Activity = Render the lines of the records as a numbered list, beginning with the first line and continuing through the line containing "لا يشكّل هذا العرض المقدّم ولا يكوّن جزءًا من", both included. Omit any blank lines.

Extracted data entries:
####################

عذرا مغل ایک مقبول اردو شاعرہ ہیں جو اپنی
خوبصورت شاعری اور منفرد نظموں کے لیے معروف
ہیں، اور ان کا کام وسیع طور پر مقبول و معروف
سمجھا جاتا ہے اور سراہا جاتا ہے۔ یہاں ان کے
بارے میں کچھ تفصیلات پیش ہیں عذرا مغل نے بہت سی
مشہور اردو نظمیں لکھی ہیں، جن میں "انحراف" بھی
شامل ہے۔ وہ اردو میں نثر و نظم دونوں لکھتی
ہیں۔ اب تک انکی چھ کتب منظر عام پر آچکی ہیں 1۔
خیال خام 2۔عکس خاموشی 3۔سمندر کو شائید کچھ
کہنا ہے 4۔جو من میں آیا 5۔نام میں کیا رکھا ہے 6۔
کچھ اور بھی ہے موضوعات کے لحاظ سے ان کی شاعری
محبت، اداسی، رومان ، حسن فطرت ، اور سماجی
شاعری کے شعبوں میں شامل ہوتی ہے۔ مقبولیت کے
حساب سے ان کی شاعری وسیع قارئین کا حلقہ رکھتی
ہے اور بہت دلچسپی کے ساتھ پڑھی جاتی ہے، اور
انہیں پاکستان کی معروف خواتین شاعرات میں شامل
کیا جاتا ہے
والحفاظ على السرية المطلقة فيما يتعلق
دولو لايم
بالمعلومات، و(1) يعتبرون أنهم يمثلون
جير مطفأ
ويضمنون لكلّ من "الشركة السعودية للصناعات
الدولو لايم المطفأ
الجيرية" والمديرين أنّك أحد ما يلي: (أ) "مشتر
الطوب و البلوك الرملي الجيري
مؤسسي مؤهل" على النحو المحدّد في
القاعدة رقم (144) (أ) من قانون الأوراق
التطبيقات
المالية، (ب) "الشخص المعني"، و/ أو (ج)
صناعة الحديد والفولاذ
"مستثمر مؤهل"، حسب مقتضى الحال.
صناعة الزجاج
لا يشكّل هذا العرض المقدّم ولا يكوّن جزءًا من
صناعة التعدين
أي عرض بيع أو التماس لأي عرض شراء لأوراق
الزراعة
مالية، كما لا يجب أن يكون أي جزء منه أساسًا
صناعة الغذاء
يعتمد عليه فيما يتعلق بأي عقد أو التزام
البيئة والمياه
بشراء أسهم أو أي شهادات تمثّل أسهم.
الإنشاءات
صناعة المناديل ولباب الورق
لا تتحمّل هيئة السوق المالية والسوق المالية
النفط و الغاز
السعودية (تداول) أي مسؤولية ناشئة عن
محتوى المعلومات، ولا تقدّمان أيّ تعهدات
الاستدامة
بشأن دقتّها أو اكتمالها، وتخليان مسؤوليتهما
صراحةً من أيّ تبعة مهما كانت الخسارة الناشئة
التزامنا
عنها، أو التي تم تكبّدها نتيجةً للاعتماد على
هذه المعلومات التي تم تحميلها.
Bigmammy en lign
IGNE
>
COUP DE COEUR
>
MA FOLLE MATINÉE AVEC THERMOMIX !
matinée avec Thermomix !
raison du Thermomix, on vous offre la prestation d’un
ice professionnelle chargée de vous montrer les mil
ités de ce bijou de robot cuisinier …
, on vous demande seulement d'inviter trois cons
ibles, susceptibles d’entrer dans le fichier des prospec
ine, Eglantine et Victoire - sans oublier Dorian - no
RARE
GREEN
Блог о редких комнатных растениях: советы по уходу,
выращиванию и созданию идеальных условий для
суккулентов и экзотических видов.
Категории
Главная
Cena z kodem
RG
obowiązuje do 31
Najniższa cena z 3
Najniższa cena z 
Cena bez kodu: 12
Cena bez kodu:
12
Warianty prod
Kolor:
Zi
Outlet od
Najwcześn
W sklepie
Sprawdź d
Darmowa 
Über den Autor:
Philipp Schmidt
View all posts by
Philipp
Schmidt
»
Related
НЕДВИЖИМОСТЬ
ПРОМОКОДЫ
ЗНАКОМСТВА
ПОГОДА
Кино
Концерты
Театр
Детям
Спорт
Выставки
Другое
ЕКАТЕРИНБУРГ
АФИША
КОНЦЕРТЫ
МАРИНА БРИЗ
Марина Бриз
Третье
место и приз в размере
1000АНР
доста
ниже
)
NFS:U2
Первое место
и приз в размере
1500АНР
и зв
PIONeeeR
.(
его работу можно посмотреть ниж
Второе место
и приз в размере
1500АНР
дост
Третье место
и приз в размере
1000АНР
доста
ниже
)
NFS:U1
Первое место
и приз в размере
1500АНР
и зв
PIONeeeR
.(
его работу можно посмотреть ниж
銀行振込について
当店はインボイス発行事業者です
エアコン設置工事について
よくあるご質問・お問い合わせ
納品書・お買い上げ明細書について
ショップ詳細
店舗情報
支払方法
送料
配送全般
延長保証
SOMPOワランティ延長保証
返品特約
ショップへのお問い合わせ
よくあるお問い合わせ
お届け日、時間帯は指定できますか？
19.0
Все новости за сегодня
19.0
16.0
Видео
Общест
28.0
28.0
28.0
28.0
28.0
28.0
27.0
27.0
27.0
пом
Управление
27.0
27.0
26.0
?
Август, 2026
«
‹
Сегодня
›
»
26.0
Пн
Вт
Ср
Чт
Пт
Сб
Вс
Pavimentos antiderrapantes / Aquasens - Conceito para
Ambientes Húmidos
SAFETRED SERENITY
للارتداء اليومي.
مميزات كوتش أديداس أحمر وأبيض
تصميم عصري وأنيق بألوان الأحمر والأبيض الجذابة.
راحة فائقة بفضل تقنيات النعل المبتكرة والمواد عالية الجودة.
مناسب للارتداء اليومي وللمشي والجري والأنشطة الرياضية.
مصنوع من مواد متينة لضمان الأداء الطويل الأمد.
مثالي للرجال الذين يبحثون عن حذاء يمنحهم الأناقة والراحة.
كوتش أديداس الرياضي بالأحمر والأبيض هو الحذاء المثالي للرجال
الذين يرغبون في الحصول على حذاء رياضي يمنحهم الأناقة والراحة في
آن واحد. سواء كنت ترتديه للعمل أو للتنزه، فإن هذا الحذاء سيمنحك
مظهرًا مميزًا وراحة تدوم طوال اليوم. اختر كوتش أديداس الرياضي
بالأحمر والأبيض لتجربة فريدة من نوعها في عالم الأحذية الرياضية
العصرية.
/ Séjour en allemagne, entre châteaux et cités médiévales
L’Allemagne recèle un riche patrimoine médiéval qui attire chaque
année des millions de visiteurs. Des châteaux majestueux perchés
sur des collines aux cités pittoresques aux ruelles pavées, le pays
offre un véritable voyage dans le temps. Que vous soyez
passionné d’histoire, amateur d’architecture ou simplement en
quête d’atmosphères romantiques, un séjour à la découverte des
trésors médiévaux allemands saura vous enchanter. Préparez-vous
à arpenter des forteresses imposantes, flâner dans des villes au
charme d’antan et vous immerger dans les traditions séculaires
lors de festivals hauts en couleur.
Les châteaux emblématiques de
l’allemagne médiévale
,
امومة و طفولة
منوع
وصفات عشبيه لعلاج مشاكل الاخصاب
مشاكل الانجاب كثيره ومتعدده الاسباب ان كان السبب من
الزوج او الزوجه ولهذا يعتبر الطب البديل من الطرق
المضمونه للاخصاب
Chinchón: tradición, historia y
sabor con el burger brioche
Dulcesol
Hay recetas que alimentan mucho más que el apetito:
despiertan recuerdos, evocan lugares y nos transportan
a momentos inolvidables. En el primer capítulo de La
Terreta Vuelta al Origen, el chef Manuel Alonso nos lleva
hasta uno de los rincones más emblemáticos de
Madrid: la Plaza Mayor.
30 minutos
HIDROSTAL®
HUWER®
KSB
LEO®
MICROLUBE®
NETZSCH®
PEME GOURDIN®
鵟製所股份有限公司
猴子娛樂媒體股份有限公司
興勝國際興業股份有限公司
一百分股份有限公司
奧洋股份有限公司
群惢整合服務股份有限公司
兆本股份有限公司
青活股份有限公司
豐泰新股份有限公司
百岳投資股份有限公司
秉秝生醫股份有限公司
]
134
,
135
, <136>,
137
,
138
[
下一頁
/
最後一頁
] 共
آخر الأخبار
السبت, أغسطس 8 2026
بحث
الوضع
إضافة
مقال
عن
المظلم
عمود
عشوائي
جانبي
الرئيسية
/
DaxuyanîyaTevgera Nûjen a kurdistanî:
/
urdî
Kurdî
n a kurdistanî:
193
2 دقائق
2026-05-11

####################

Exercise answer =
1. عذرا مغل ایک مقبول اردو شاعرہ ہیں جو اپنی
2. خوبصورت شاعری اور منفرد نظموں کے لیے معروف
3. ہیں، اور ان کا کام وسیع طور پر مقبول و معروف
4. سمجھا جاتا ہے اور سراہا جاتا ہے۔ یہاں ان کے
5. بارے میں کچھ تفصیلات پیش ہیں عذرا مغل نے بہت سی
6. مشہور اردو نظمیں لکھی ہیں، جن میں "انحراف" بھی
7. شامل ہے۔ وہ اردو میں نثر و نظم دونوں لکھتی
8. ہیں۔ اب تک انکی چھ کتب منظر عام پر آچکی ہیں 1۔
9. خیال خام 2۔عکس خاموشی 3۔سمندر کو شائید کچھ
10. کہنا ہے 4۔جو من میں آیا 5۔نام میں کیا رکھا ہے 6۔
11. کچھ اور بھی ہے موضوعات کے لحاظ سے ان کی شاعری
12. محبت، اداسی، رومان ، حسن فطرت ، اور سماجی
13. شاعری کے شعبوں میں شامل ہوتی ہے۔ مقبولیت کے
14. حساب سے ان کی شاعری وسیع قارئین کا حلقہ رکھتی
15. ہے اور بہت دلچسپی کے ساتھ پڑھی جاتی ہے، اور
16. انہیں پاکستان کی معروف خواتین شاعرات میں شامل
17. کیا جاتا ہے
18. والحفاظ على السرية المطلقة فيما يتعلق
19. دولو لايم
20. بالمعلومات، و(1) يعتبرون أنهم يمثلون
21. جير مطفأ
22. ويضمنون لكلّ من "الشركة السعودية للصناعات
23. الدولو لايم المطفأ
24. الجيرية" والمديرين أنّك أحد ما يلي: (أ) "مشتر
25. الطوب و البلوك الرملي الجيري
26. مؤسسي مؤهل" على النحو المحدّد في
27. القاعدة رقم (144) (أ) من قانون الأوراق
28. التطبيقات
29. المالية، (ب) "الشخص المعني"، و/ أو (ج)
30. صناعة الحديد والفولاذ
31. "مستثمر مؤهل"، حسب مقتضى الحال.
32. صناعة الزجاج
33. لا يشكّل هذا العرض المقدّم ولا يكوّن جزءًا من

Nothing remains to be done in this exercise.